WORK REQUIRED: The whole listing below, with no pictures, is to be repeated as it stands.

GIVEN INFORMATION:
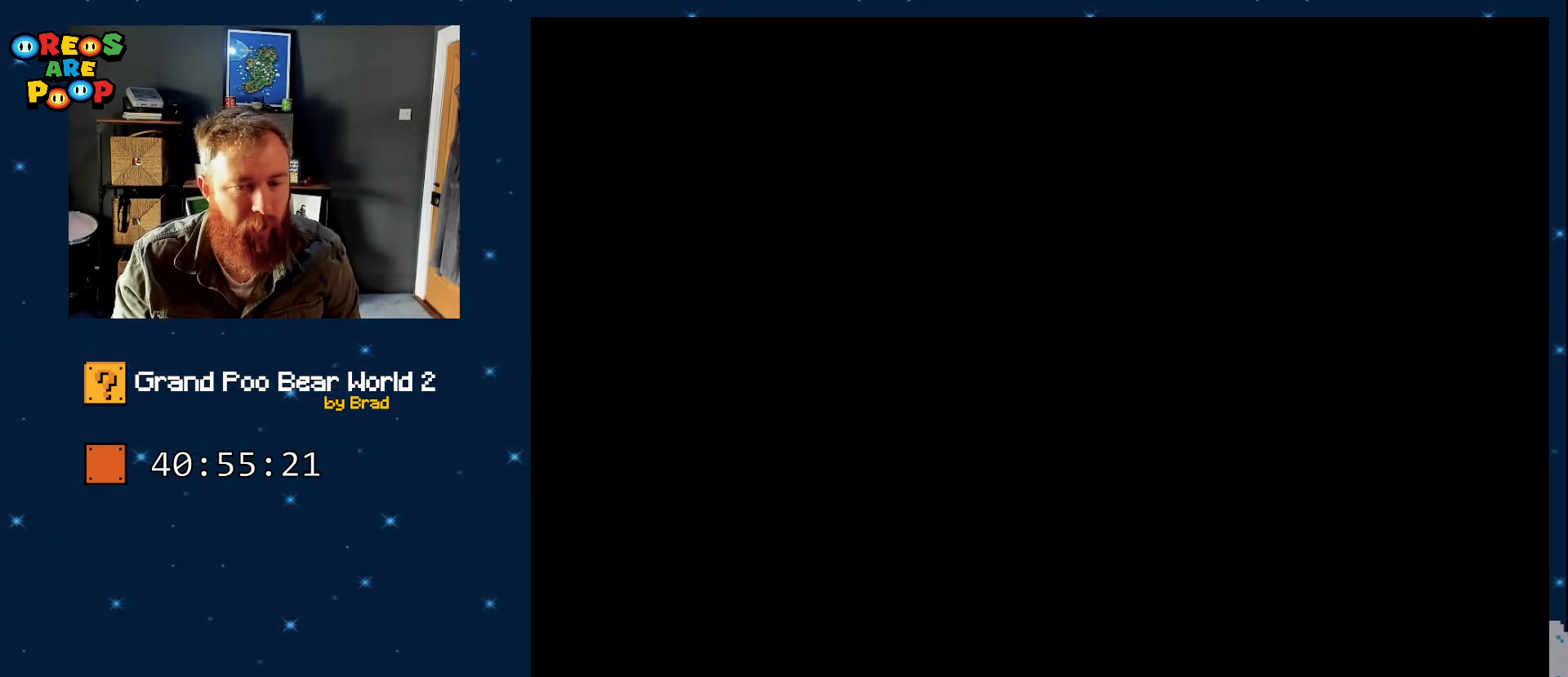
{"dt_ms": 500, "buttons": [], "events": []}
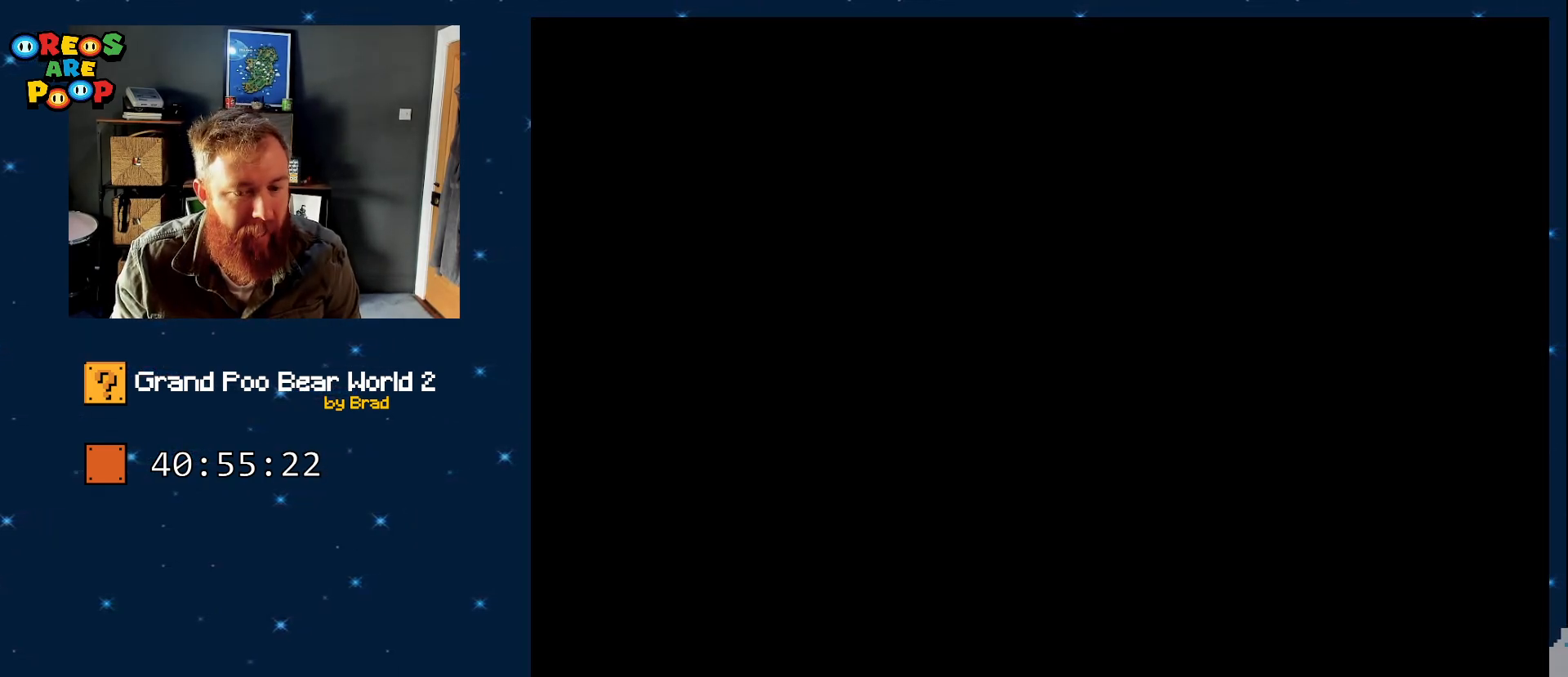
{"dt_ms": 500, "buttons": ["A"], "events": [[467, "A", "down"]]}
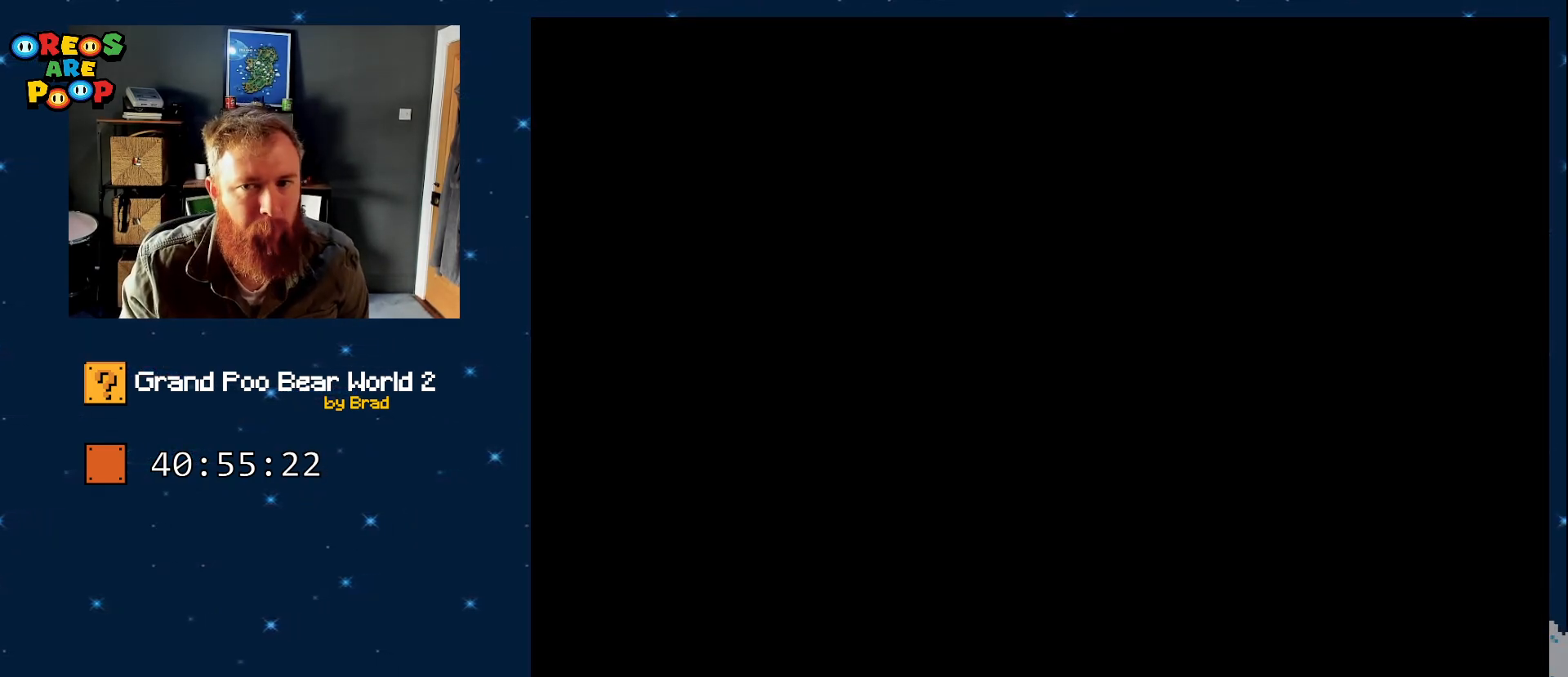
{"dt_ms": 1000, "buttons": ["Y"], "events": [[183, "A", "up"], [183, "B", "down"], [433, "B", "up"], [633, "Y", "down"], [667, "B", "down"], [750, "B", "up"]]}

TASK SOLUTION:
{"dt_ms": 500, "buttons": [], "events": []}
{"dt_ms": 500, "buttons": ["A"], "events": [[467, "A", "down"]]}
{"dt_ms": 1000, "buttons": ["Y"], "events": [[183, "A", "up"], [183, "B", "down"], [433, "B", "up"], [633, "Y", "down"], [667, "B", "down"], [750, "B", "up"]]}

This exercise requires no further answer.